The dollar broadly seems to have found a platform of support and there is already talk of a decoupling of the relationship between strengthening equities and a weakening dollar. The US greenback has received such a significant pounding this year that anyone who joins the selling frenzy will have been way to late to the party which is showing signs that it’s wrapping up.
The economic data has been gradually improving throughout the year and in the last couple of weeks there seems to have been a crescendo into the year end after the stellar NFP number, strong retail sales and industrial production to boot. This data has been propping up equities, but at the same time it has lent support to the dollar as well, so are we starting to see the shift in interest rate expectations? Inflation too is due to rebound in 2010 and whilst it should be capped by unemployment which is expected to continue rising, the central banks will want to keep a close eye. Rising interest rates could easily destabilise the equity rally and we have been teetering around the highs for some time now as investors are starting to think of the possibility of higher borrowing costs earlier than expected. We’re yet to see any signs that rates will move soon, but this sentiment could help to underpin the dollar in 2010.

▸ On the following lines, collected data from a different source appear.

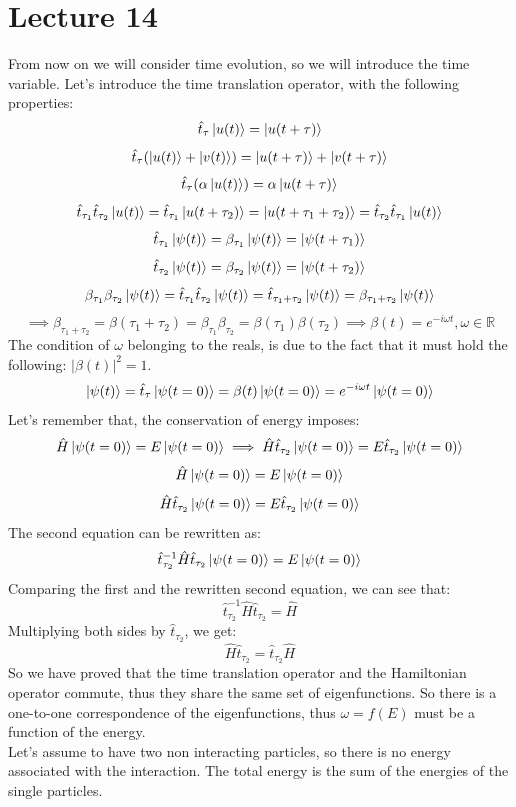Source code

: \documentclass{article}
\begin{document}
\section{Lecture 14} 
From now on we will consider time evolution, so we will introduce the time variable. 
Let's introduce the time translation operator, with the following properties:
$$\hat{t}_{\tau} \ket{u(t)} = \ket{u(t+\tau)}$$
$$\hat{t}_{\tau}(\ket{u(t)}+\ket{v(t)}) = \ket{u(t+\tau)}+ \ket{v(t+\tau)}$$
$$\hat{t}_{\tau}(\alpha\ket{u(t)}) = \alpha \ket{u(t+\tau)}$$
$$\hat{t}_{\tau_1} \hat{t}_{\tau_2} \ket{u(t)} = \hat{t}_{\tau_1}\ket{u(t+\tau_2)}=\ket{u(t+\tau_1+\tau_2)}= \hat{t}_{\tau_2}\hat{t}_{\tau_1}\ket{u(t)}$$
$$\hat{t}_{\tau_1}\ket{\psi(t)} = \beta_{\tau_1}\ket{\psi(t)}= \ket{\psi(t+\tau_1)}$$
$$\hat{t}_{\tau_2}\ket{\psi(t)} = \beta_{\tau_2}\ket{\psi(t)}= \ket{\psi(t+\tau_2)}$$
$$\beta_{\tau_1}\beta_{\tau_2}\ket{\psi(t)}=\hat{t}_{\tau_1} \hat{t}_{\tau_2} \ket{\psi(t)} = \hat{t}_{\tau_1+\tau_2} \ket{\psi(t)} = \beta_{\tau_1+\tau_2}\ket{\psi(t)}$$
$$\implies \beta_{\tau_1+\tau_2} = \beta(\tau_1+\tau_2) = \beta_{\tau_1}\beta_{\tau_2} = \beta(\tau_1)\beta(\tau_2) \implies \beta(t) = e^{-i\omega t}, \omega \in \mathbb{R}$$
The condition of $\omega$ belonging to the reals, is due to the fact that it must hold the following: $|\beta(t)|^2 = 1$.
$$\ket{\psi(t)} = \hat{t}_\tau \ket{\psi(t=0)} = \beta(t)\ket{\psi(t=0)}=e^{-i\omega t} \ket{\psi(t=0)}$$
Let's remember that, the conservation of energy imposes:
$$\hat{H}\ket{\psi(t=0)} = E \ket{\psi(t=0)} \implies \hat{H}\hat{t}_{\tau_2}\ket{\psi(t=0)} = E \hat{t}_{\tau_2} \ket{\psi(t=0)}$$
$$\hat{H} \ket{\psi(t=0)} = E \ket{\psi(t=0)} $$
$$\hat{H} \hat{t}_{\tau_2} \ket{\psi(t=0)} = E \hat{t}_{\tau_2} \ket{\psi(t=0)}$$
The second equation can be rewritten as:
$$\hat{t}_{\tau_2}^{-1} \hat{H} \hat{t}_{\tau_2} \ket{\psi(t=0)} = E \ket{\psi(t=0)}
$$
Comparing the first and the rewritten second equation, we can see that:
$$\hat{t}_{\tau_2}^{-1} \hat{H} \hat{t}_{\tau_2} = \hat{H}$$
Multiplying both sides by $\hat{t}_{\tau_2}$, we get:
$$
\hat{H} \hat{t}_{\tau_2} = \hat{t}_{\tau_2} \hat{H}
$$
So we have proved that the time translation operator and the Hamiltonian operator commute, thus they share the same set of eigenfunctions. So there is a one-to-one correspondence of the eigenfunctions, thus $\omega  = f(E)$ must be a function of the energy.\\
Let's assume to have two non interacting particles, so there is no energy associated with the interaction. The total energy is the sum of the energies of the single particles.
\end{document}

Just this morning the UK labour market showed signs of stabilising as unemployment rose at its slowest pace for 18 months. The data has lead to a small rise in cable and seems to have halted the FTSE’s rally for now, a move echoing what was commented in the previous couple of paragraphs.
Tonight sees the Federal Reserve releasing their meeting minutes and this is where investors will be listening closely to see if there are any clues as to when the Fed is likely to start hiking. We will most likely see the Fed stick to their guns and keep the phrase “extended period”, but no doubt there will be some more hawkish comments about the outlook for growth.
So this evening might provide some fireworks, particularly in the currency markets. Until then there’s a trickle of other US data in the form of CPI and housing starts.
As already mentioned the dollar is broadly stronger this morning and overall currency markets are flat, except for the Aussie dollar which is suffering further after the dovish comments from their central bank.
Gold is making a bit of ground and crude is also on the bid, but later could provide big swings not only from the FOMC minutes, but oil inventories this afternoon, so things could continue to remain heated throughout the day.